The Internet has been a real boon for me. I buy records from all over the world, mostly older pressings, obscure jazz, protometal -rock/heavy psych, I collide with the "collector" market in some cases. I’ve slowed way down. At peak, I had about 17k LPs, winnowed that down to around 5.5k or so when I moved to Texas, probably bought a thousand more since I’ve been here, and gotten rid of another thousand.

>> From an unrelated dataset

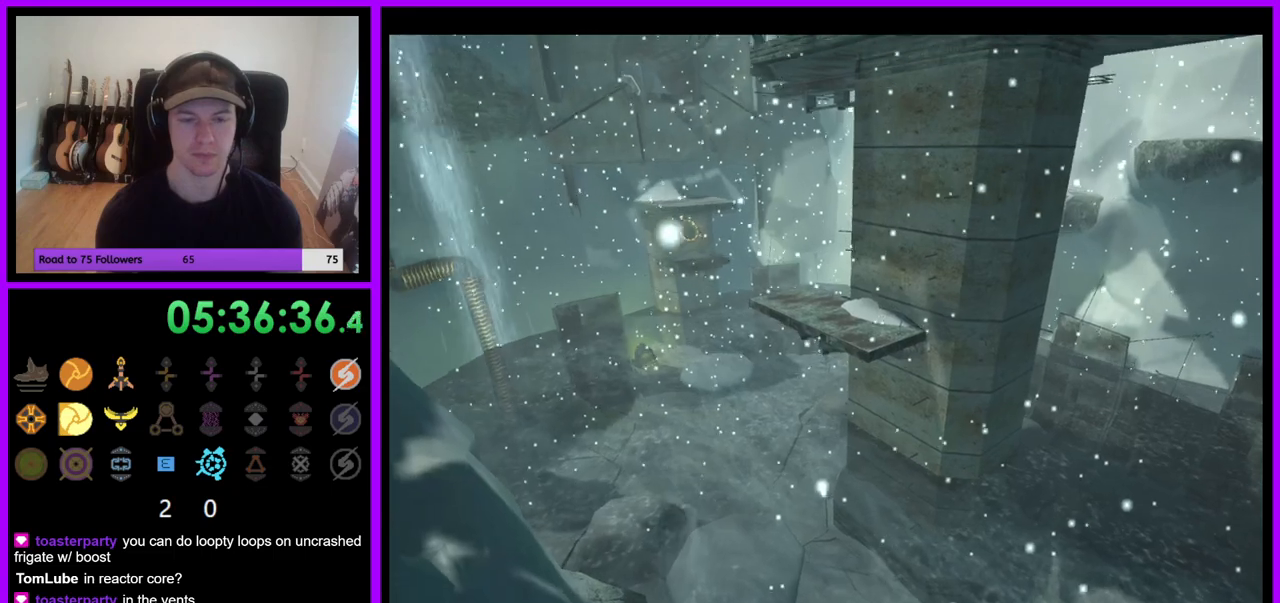
{"dt_ms": 500, "buttons": [], "left_stick": "down-left", "right_stick": "center", "events": []}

What I have is fairly curated-- a deep shelf of Vertigo Swirls, pretty substantial label collections of Island pink, Strata-East, some Nimbus West, a couple walls of "classic rock" including preferred pressings, lots of classical from Decca, London/Decca, EMI ASD, some RCA Dogs and Mercury Living Presence, lots of old audiophile stuff I rarely listen to, but am reluctant to part with; I can "shop" my "stacks" and will occasionally buy a new record but am not chasing the 12th copy of some warhorse, have multiples of some records in the elusive chase for a better sounding copy. There have been preferred dealers over the years, from EIL in England to Ella in Japan, I found a guy selling dumpster finds of sealed Nathan Davis Segue pressings that were tossed when the studio went bankrupt. I used to attend the shows in NY and Austin, don’t much bother anymore. I maintain a few relationships with collectors. It has gotten to be an expensive hobby, it wasn’t always so. And grading is all over the place. It’s nice to encounter a vendor who grades conservatively.
I learned a lot about cleaning and care when I dove deeply into it in around 2014. Bought a Monks Omni, had the Audio Desk, got a KL and eventually, got a good quality (Furutech branded Orb DF-2) record flattener, which has been a life saver.